- DOCUMENT EXTRACT:
┄┄┄┄┄┄┄┄┄┄┄┄┄┄┄┄┄┄┄┄

Define Type Operations
Every custom type needs encode and decode functions, and optionally compare/hash functions:
// Encode: Convert string representation to binary
bool encode_mytype(unsigned char* buffer, size_t buffer_size,
const char* from, size_t from_len, size_t* length) {
// Parse 'from' string and write binary to 'buffer'
// Set *length to bytes written
// Return false on success, true on error
}
// Decode: Convert binary to string representation
bool decode_mytype(const unsigned char* buffer, size_t buffer_size,
char* to, size_t to_buffer_size, size_t* to_length) {
// Read binary from 'buffer' and write string to 'to'
// Set *to_length to string length
// Return false on success, true on error
}
// Compare: Enable ORDER BY and indexing (optional but recommended)
int compare_mytype(const unsigned char* a, size_t a_len,
const unsigned char* b, size_t b_len) {
// Return: negative if a<b, 0 if a==b, positive if a>b
}
// Hash: Custom hash function (optional, uses default if not provided)
size_t hash_mytype(const unsigned char* buffer, size_t buffer_size) {
// Return hash value for the binary data
}
Register the Type
VEF_GENERATE_ENTRY_POINTS(
make_extension("my_extension", "1.0.0")
.type(make_type(MYTYPE)
.persisted_length(16) // Fixed storage size in bytes
.max_decode_buffer_length(64) // Max string representation size
.encode(&encode_mytype)
.decode(&decode_mytype)
.compare(&compare_mytype) // Enables ORDER BY and indexes!

┄┄┄┄┄┄┄┄┄┄┄┄┄┄┄┄┄┄┄┄

- ENTRIES SUPPLIED:

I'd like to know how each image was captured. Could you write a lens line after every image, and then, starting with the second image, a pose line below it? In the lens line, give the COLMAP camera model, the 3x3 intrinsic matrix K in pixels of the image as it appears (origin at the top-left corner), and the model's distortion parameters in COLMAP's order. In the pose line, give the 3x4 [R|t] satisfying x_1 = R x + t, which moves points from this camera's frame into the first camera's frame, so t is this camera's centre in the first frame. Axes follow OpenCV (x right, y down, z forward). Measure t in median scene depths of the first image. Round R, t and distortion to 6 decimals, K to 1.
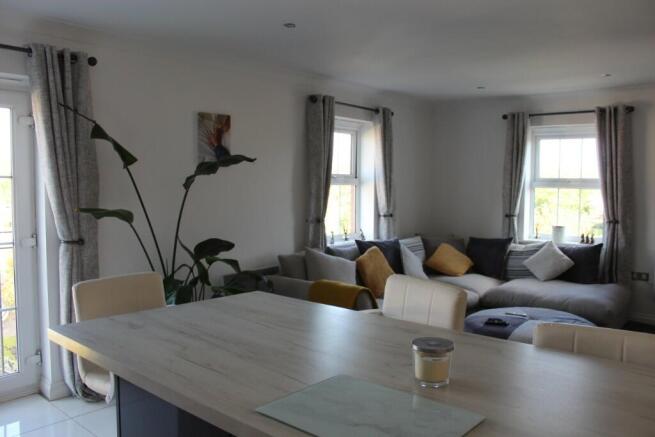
lens RADIAL K [[545.8, 0, 327.1], [0, 545.8, 219.0], [0, 0, 1]] dist [-0.098762, 0.004496]
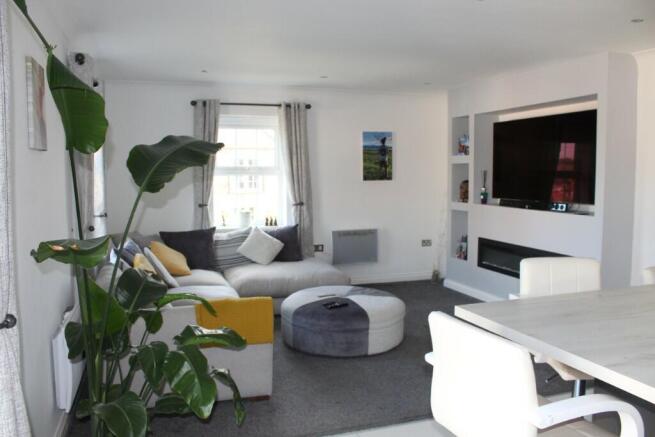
lens RADIAL K [[545.8, 0, 326.7], [0, 545.8, 216.6], [0, 0, 1]] dist [-0.098762, 0.004496]
pose [[0.514959, -0.083544, 0.853134, -0.406266], [0.066346, 0.996138, 0.057501, -0.028976], [-0.854644, 0.026991, 0.518513, 0.316394]]
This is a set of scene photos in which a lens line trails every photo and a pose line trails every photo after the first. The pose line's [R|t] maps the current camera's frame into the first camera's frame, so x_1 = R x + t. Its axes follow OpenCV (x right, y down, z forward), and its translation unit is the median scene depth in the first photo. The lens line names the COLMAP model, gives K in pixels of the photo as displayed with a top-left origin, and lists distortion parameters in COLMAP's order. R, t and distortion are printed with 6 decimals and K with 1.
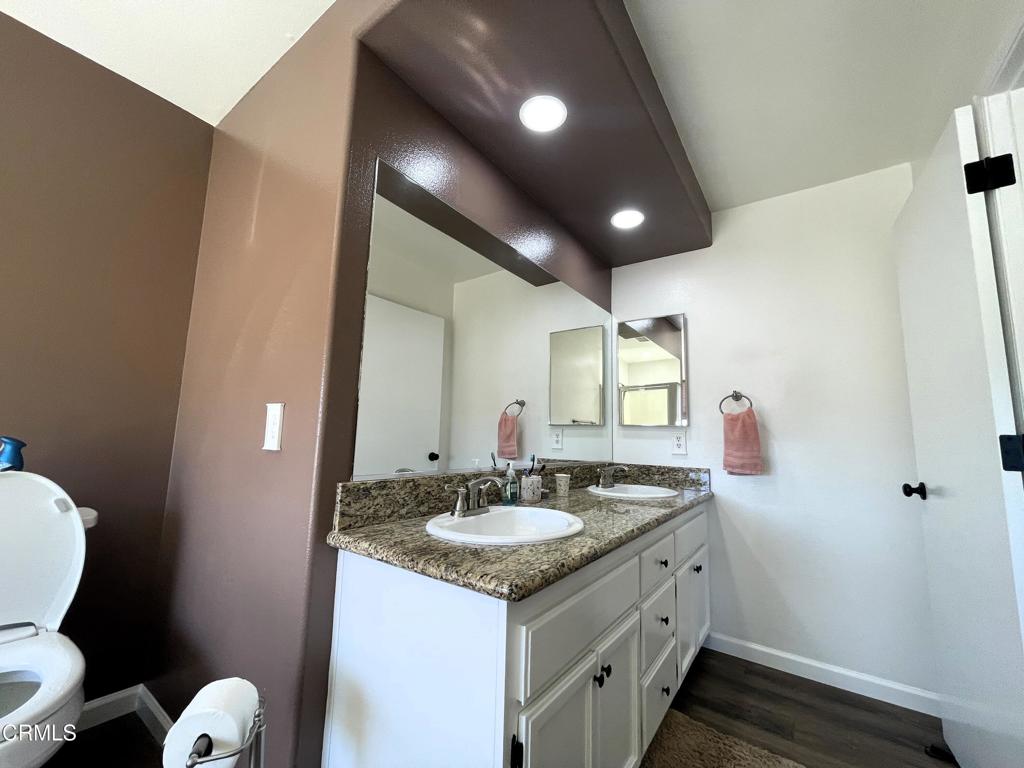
lens RADIAL K [[410.6, 0, 509.0], [0, 410.6, 379.5], [0, 0, 1]] dist [-0.012329, 0.000011]
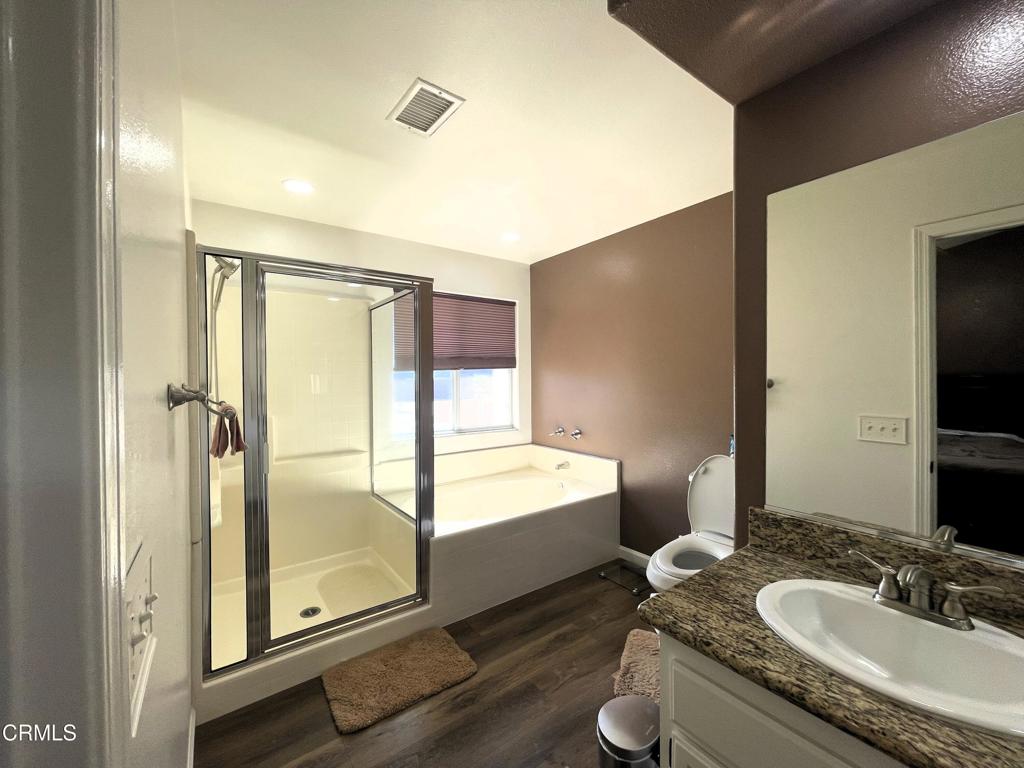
lens RADIAL K [[410.6, 0, 508.3], [0, 410.6, 381.6], [0, 0, 1]] dist [-0.012329, 0.000011]
pose [[-0.304477, -0.017091, -0.952366, 0.895748], [0.119748, 0.991220, -0.056072, -0.120722], [0.944963, -0.131117, -0.299757, 0.691955]]
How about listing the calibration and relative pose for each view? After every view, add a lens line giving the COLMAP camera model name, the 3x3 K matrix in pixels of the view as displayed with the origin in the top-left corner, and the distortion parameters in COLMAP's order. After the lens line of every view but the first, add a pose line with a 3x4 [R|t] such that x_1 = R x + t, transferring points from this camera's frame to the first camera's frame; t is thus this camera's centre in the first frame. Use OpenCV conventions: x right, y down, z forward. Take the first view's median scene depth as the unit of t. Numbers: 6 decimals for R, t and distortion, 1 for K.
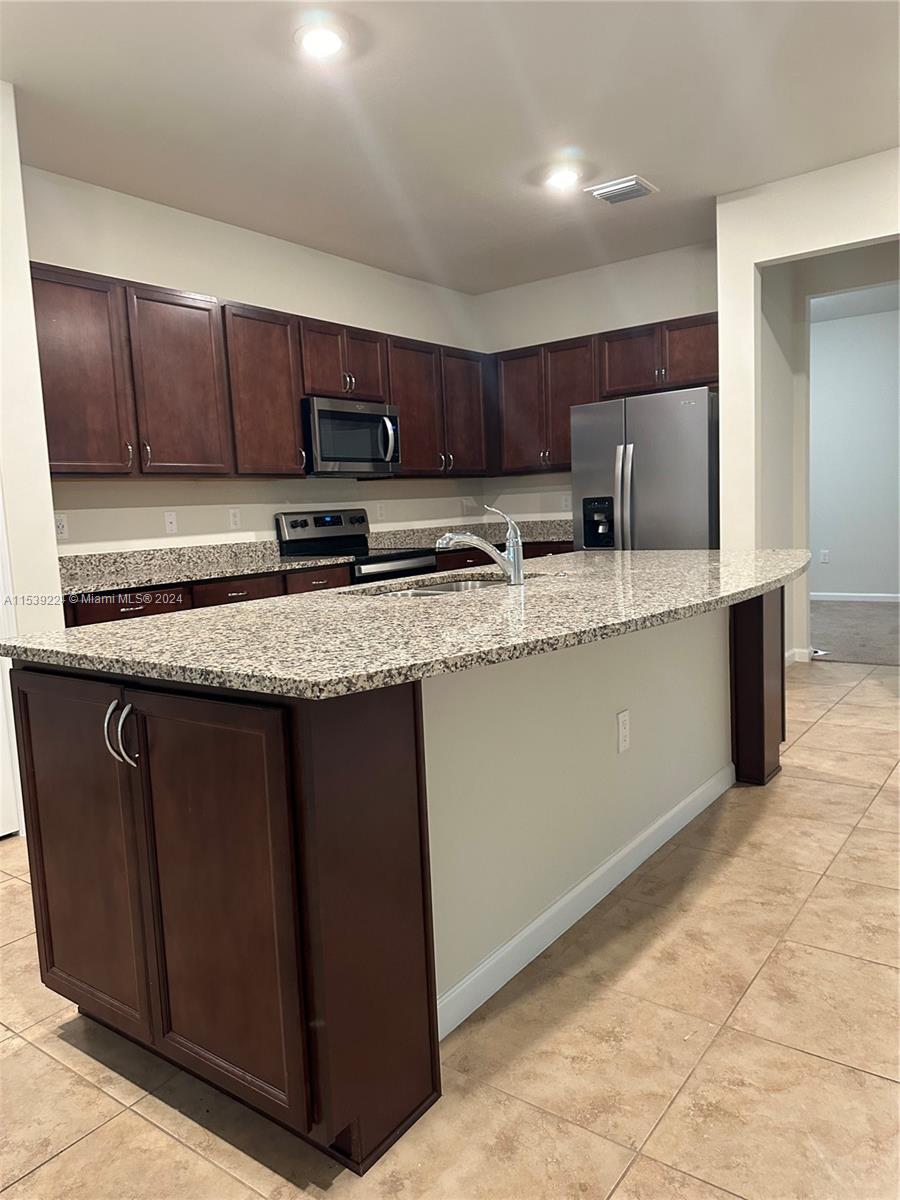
lens RADIAL K [[843.5, 0, 453.2], [0, 843.5, 605.1], [0, 0, 1]] dist [0.047851, -0.061320]
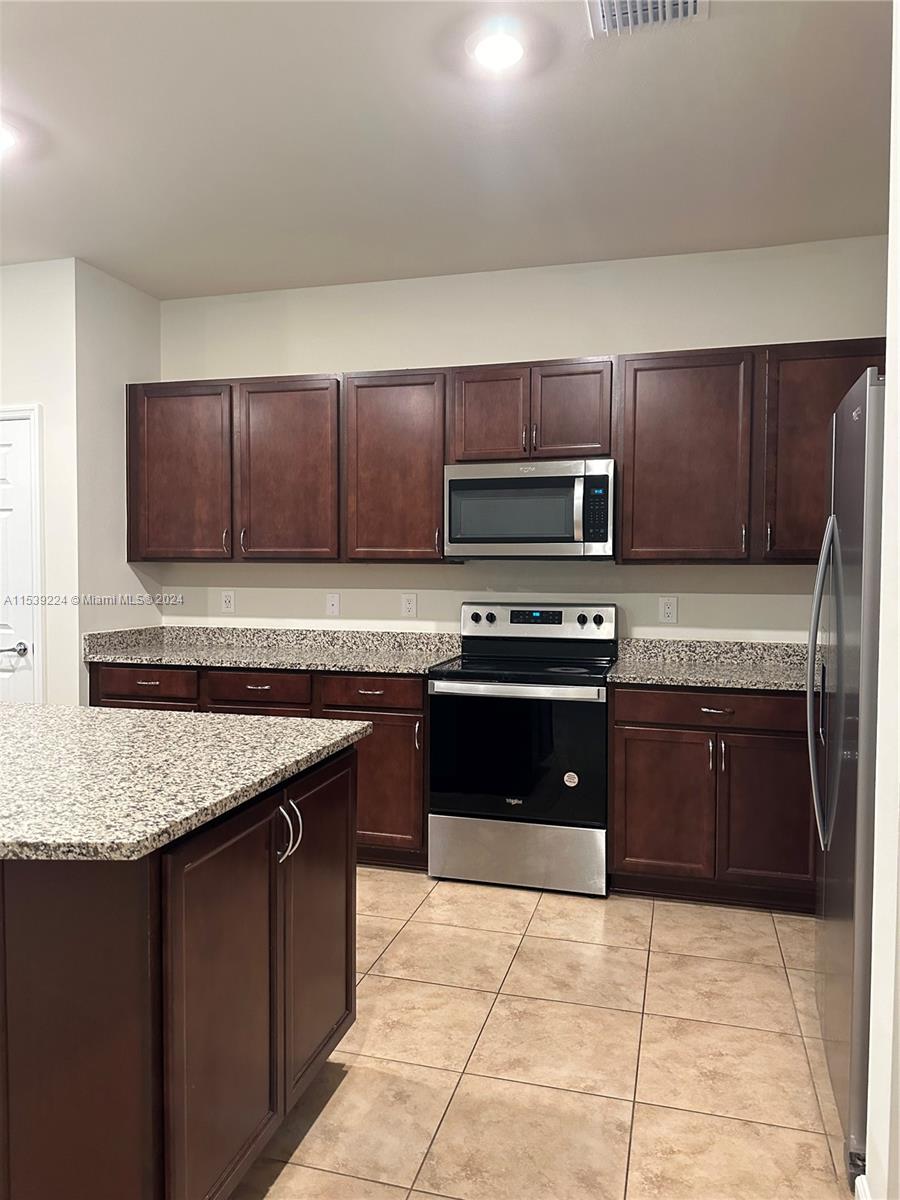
lens RADIAL K [[843.5, 0, 443.9], [0, 843.5, 589.2], [0, 0, 1]] dist [0.047851, -0.061320]
pose [[0.353764, 0.072215, -0.932543, 0.617605], [-0.131310, 0.990976, 0.026927, -0.155790], [0.926072, 0.112927, 0.360054, 0.751083]]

┄┄┄┄┄┄┄┄┄┄┄┄┄┄┄┄┄┄┄┄

- DIRECTIONS FOR THIS TASK: Write the next portion of the custom type registration code, starting right after the line with `.compare(&compare_mytype)`. The records have nothing to do with what is asked here.

- ANSWER SPACE:
.hash(&hash_mytype) // Optional custom hash
.build())
.func(make_func<&mytype_constructor>("MYTYPE") // Constructor function
.returns(MYTYPE)
.param(REAL)
.param(REAL)
.build())
);
Type Conversion Functions
Expose your encode/decode functions as SQL functions for explicit type conversion:
VEF_GENERATE_ENTRY_POINTS(
make_extension("my_extension", "1.0.0")
.type(make_type(MYTYPE)
.persisted_length(16)
.max_decode_buffer_length(64)
.encode(&encode_mytype)
.decode(&decode_mytype)
.compare(&compare_mytype)
.build())
// String → Custom Type conversion
.func(make_func("mytype_from_string")
.from_string<&encode_mytype>(MYTYPE))
// Custom Type → String conversion
.func(make_func("mytype_to_string")
.to_string<&decode_mytype>(MYTYPE))
.build()
);
Usage in SQL:
-- Convert string to custom type
SELECT mytype_from_string('(1.0,2.0)');
-- Convert custom type to string
SELECT mytype_to_string(my_column) FROM my_table;
-- Explicit conversion in INSERT
INSERT INTO my_table (id, value)
VALUES (1, mytype_from_string('(3.0,4.0)'));
The .from_string<>() and .to_string<>() builders automatically create SQL-callable conversion functions using your encode/decode implementations.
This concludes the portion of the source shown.